Vault Festival: Sugar Coat

Images by Ali Wright

Where

Forge in The Vaults, Leake Street Tunnels, Waterloo.

When

10-15 Mar, 7.30pm. Running time 1 hr.

Who

Written by Lilly Pollard and Joel Samuels. Performed by Rachel Barnes, Dani Heron, Gracie Lai, Anya Pearson, and Sarah Workman. Directed by Celine Lowenthal. Musical direction by Lilly Pollard and Anya Pearson. Produced by Emma Blackman.

What

“A new gig theatre show about love, loss and lubrication. Based on a true story and pop-punk feminism”.

Gracie Lai and Dani Heron in Sugar Coat. Image by Ali Wright.
Gracie Lai and Dani Heron in Sugar Coat. Image by Ali Wright.

How

Dani Heron introduces her bandmates, “we are Sugar Coat!” in the style of a club gig, before we are taken into the story of a sixteen-year-old navigating exams and first fumbles in the 1990s.

Samuels and Pollard have put together a show, with compositions by Pollard, which both celebrates female sexuality and deals with some frank discussion around traumatic events (abortion, miscarriage, rape) and their physical and psychological effects on one individual.

Rachel Barnes in Sugar Coat. Image by Ali Wright.
Rachel Barnes in Sugar Coat. Image by Ali Wright.

The powerful, loud songs led by guitarist Pearson, powered by drummer Workman, and with strong vocals by Heron and Lai, backed up by Barnes, got me rocking in my seat from the first notes, although the lyrics now and then got lost in the wall of sound.

Heron’s central performance was superb, noting the weirdness of sex therapy and the threple situation she settles into, calling forth tears when recalling the loss of her “little prawn”, glowing with young love with first boyfriend Dean (a stand-out turn from Workman, who also struts in a Small Faces way as a politically-inclined student).

The other characters in her life are cleverly defined: Barnes plays a sympathetic mum, a lesbian student and a direct therapist; Lai is a “yah” type Posh Boy and the girl who brings Heron’s character back from dryness to tears of joy; Pearson is a “beautiful boy” of a one-night stand, a music lover, and the boy in the threple.

Sarah Workman in Sugar Coat.
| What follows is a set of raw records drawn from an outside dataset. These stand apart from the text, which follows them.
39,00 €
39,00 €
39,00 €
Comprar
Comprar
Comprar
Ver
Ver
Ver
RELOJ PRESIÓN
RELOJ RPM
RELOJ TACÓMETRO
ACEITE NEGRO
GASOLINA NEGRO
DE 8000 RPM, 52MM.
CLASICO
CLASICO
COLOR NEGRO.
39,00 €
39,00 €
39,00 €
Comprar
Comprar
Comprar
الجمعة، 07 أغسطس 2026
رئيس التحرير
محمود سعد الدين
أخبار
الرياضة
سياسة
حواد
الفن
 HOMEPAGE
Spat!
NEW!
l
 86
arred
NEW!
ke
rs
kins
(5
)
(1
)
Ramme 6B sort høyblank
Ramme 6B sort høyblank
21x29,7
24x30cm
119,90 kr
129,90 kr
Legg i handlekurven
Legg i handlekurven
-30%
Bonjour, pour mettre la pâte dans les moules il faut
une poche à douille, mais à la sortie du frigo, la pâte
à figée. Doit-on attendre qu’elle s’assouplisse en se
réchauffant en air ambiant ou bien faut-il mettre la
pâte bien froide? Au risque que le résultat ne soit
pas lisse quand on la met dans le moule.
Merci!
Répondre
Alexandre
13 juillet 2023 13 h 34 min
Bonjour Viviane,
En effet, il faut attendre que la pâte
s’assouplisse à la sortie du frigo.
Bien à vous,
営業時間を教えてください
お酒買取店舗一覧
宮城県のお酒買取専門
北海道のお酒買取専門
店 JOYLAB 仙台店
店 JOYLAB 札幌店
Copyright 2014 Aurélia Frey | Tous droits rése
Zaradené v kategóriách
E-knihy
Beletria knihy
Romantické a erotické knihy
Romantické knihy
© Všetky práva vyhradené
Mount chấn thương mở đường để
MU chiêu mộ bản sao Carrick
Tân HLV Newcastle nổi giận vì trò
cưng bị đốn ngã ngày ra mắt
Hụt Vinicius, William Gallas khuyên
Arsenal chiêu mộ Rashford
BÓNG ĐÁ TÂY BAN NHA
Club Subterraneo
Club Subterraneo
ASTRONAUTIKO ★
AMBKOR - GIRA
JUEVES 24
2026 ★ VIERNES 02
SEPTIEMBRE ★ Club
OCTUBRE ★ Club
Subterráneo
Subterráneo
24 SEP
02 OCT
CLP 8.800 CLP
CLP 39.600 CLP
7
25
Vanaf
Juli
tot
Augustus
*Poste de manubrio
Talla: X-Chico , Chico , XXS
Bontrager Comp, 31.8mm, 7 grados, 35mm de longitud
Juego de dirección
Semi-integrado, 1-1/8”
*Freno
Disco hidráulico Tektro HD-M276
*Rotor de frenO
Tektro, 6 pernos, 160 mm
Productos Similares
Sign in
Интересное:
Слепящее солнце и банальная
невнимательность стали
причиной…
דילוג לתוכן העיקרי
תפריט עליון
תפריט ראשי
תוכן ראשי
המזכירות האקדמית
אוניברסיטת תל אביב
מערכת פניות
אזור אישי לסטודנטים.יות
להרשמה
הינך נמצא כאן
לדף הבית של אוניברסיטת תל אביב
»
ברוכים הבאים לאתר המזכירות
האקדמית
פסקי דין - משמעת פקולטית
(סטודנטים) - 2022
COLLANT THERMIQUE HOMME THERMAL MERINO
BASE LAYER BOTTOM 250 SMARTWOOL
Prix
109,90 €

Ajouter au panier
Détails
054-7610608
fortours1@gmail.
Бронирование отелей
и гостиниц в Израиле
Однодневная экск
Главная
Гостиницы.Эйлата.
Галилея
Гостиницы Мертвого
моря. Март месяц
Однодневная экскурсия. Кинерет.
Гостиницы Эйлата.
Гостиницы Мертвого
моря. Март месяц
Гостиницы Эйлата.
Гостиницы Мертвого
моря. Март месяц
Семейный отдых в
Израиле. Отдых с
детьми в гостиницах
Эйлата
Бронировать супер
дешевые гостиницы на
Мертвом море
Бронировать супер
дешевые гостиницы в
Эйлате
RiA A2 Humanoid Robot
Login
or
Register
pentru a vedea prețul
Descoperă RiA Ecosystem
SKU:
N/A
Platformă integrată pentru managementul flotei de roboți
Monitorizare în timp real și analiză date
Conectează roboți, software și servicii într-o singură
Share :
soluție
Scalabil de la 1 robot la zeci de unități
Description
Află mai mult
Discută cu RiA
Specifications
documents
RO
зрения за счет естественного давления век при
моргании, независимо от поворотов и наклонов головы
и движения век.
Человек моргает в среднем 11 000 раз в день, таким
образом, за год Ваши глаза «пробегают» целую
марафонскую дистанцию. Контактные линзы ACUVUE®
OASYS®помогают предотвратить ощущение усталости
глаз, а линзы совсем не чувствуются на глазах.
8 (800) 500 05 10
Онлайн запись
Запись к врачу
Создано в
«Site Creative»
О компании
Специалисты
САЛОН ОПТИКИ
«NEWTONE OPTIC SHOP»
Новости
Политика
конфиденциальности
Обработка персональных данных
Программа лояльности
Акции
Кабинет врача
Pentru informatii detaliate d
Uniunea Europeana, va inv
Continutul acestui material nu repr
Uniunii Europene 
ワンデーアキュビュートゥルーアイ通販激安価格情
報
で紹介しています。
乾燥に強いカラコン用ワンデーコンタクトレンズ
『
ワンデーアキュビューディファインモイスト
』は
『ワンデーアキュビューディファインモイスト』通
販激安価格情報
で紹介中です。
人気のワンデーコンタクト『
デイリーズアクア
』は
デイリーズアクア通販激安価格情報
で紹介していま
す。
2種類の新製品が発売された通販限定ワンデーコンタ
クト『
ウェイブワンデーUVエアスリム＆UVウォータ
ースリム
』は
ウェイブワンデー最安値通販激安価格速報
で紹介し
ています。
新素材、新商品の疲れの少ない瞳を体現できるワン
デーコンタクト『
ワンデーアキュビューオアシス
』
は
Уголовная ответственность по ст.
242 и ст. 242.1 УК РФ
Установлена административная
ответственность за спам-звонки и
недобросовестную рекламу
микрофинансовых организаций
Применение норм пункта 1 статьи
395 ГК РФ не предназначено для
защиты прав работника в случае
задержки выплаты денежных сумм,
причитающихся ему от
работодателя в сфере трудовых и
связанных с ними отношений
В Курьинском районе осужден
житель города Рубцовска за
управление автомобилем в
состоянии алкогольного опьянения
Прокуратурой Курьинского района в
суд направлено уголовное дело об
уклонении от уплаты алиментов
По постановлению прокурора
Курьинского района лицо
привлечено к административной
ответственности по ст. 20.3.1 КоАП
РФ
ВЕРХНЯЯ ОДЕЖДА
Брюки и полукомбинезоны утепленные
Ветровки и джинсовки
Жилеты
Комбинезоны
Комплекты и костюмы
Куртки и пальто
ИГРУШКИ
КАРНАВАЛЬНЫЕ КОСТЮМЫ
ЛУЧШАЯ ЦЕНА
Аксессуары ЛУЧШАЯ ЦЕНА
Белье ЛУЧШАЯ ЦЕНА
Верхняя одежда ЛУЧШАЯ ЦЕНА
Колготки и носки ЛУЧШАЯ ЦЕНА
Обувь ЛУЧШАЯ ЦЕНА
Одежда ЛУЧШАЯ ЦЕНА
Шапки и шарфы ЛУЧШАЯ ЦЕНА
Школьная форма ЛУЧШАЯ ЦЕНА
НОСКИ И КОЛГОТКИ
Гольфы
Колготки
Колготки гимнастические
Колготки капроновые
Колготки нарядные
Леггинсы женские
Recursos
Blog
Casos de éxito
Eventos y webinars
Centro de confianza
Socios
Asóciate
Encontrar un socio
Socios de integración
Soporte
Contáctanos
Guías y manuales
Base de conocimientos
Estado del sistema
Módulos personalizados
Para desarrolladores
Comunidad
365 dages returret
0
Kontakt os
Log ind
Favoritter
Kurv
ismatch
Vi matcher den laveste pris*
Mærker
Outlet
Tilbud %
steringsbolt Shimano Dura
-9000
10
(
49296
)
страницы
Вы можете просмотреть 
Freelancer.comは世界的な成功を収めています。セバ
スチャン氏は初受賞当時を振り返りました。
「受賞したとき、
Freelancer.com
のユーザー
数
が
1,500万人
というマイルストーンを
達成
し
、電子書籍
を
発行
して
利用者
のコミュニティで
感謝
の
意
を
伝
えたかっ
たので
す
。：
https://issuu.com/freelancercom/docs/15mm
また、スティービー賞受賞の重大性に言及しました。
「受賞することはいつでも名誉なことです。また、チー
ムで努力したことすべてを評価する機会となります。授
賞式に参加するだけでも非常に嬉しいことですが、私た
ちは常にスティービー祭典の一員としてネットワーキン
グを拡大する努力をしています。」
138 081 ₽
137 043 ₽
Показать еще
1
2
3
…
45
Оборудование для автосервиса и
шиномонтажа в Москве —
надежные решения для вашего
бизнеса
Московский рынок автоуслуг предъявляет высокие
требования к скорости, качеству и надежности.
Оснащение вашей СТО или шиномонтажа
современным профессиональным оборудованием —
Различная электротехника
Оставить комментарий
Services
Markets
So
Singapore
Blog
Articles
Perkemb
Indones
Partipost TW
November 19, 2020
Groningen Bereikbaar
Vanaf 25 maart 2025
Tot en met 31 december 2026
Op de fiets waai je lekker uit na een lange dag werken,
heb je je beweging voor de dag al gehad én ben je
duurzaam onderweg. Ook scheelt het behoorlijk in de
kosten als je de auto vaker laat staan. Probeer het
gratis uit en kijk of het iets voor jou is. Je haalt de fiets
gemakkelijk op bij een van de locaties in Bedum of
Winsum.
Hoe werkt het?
Image by Ali Wright.
Sarah Workman in Sugar Coat. Image by Ali Wright.

All convince and segue seamlessly from the musical numbers into the storylines. This is an extremely direct show with descriptions of blood, vaginal tightness, and sexual non-consent, but it is presented in a way which is both moving and funny.

Sugar Coat is a female/non-binary led piece of loud gig theatre which has a deep sense of its own power, starting with an invitation to “come up and dance if you want” and ending with “fuck the patriarchy!”.

Judgement: Wow, Meow, or Furred Brow?

Sugar Coat is a Wow from the start, a show which celebrates womxn eveywhere while taking on a story which is rarely discussed.

It’s brave to have a musical show focusing on how one woman deals with vaginismus over a period of years, and it shouldn’t really work at all. That it does is a tribute to all involved.

And yes, consider me signed up if the story does continue in Sugar Coat 2!

LouReviews received a complimentary ticket to see Sugar Coat.